Pattison needed a new place to live, and asked local contractor J.C. Knaub if he could put up a wall tent on his property, a veritable compound dubbed “Knaub’s Hole.”

“Tim showed up here and said, ‘I need a place to put my wall tent for a couple weeks,’” said Knaub, sitting in his kitchen one afternoon last October. “He lived here for four years.”

In 1996, Pattison met Meredith Madden, Knaub’s nanny at the time. “She’s legend,” Pattison says. “She was the prettiest girl I’ve ever seen in my whole life.”

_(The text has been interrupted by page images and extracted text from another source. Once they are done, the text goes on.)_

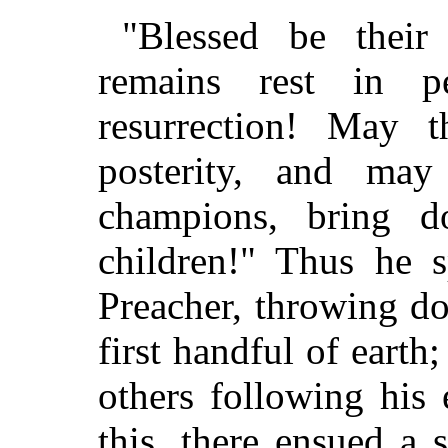
"Blessed be thei
remains rest in p
resurrection! May 
posterity, and ma
champions, bring d
children!" Thus he 
Preacher, throwing d
first handful of earth
others following his
this, there ensued a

They had their first and only child in Knaub’s cabin next to the main house on February 7, 1997. It was -38 F the day their son Winter was born.

“Bo Tim is what he is,” said Scott Hammond, who’s known Pattison for 20 years and now rents him a cabin on the banks of the Gallatin River. “He doesn’t want to be bothered by modern day business. We could all aspire to be more like him.”


No one quite knows what a “Bo” is, though some venture to explain the term. It’s a noun; it’s an adjective; it’s often verbed. There might be 10 Bos right now. There could be 20.

“If they liked you, they Bo’ed you,” says Wade Stone, known in the Big Sky area as Woody the Wood Lord.

“They’re kind of a counterculture to the suit and tie,” Knaub says. “You hunted a lot, had your dog, lived in your wall tent, had friends that shared the same values.”

The Bos have lived by their own terms in Big Sky for decades. Some say you had to live in a wall tent for three Montana winters before you became a Bo (Pattison lived in a wall tent for five). Others that you needed to kill a bull elk every year (Pattison has killed one each year save two since 1974).

It may be just living off the land, or using the term “legend” to describe virtually anything.

“When I first met the Bos, everything was ‘legend,’” Knaub said, adding that Pattison created the moniker. “‘I went on a legend 10-mile hike, and I put a bull elk down with a legend shot in the heart.’ ‘I just had this legend burger.’”

Pattison and his crew hunted elk-shed antlers for 25 years, and have stories that stretch the confines of the imagination; tales of big money and high risk, of a man with three fingers and ungulate heads the size of Volkswagen Beetles. They have satellite hunting camps up places like Tick Ridge and Never Heard ‘Em Scream Creek.

For 40 years, Bo Tim Pattison has lived like a mountain man in Big Sky, growing vegetables, hunting, fishing. He still seeks a bull elk every fall, but these days he also forages for character lodgepole pine logs to build his beds.

Six days a week, Pattison builds lodgepole beds by hand in the shed adjacent to his cabin. He’s a master at his trade. A single bed can take up to 115 hours to construct, and in mid-November, Bo Tim was on his 123rd. Through his business, Rustic Log Beds, Pattison can sell beds for as much as $3,500 apiece, but living the life he loves trumps all.

“Money is no big deal for me,” he says. “If I can wake up every morning and look out my back door and see elk up on the hill and the river flowing and the colors changing and I’m here and healthy, that’s all that matters.”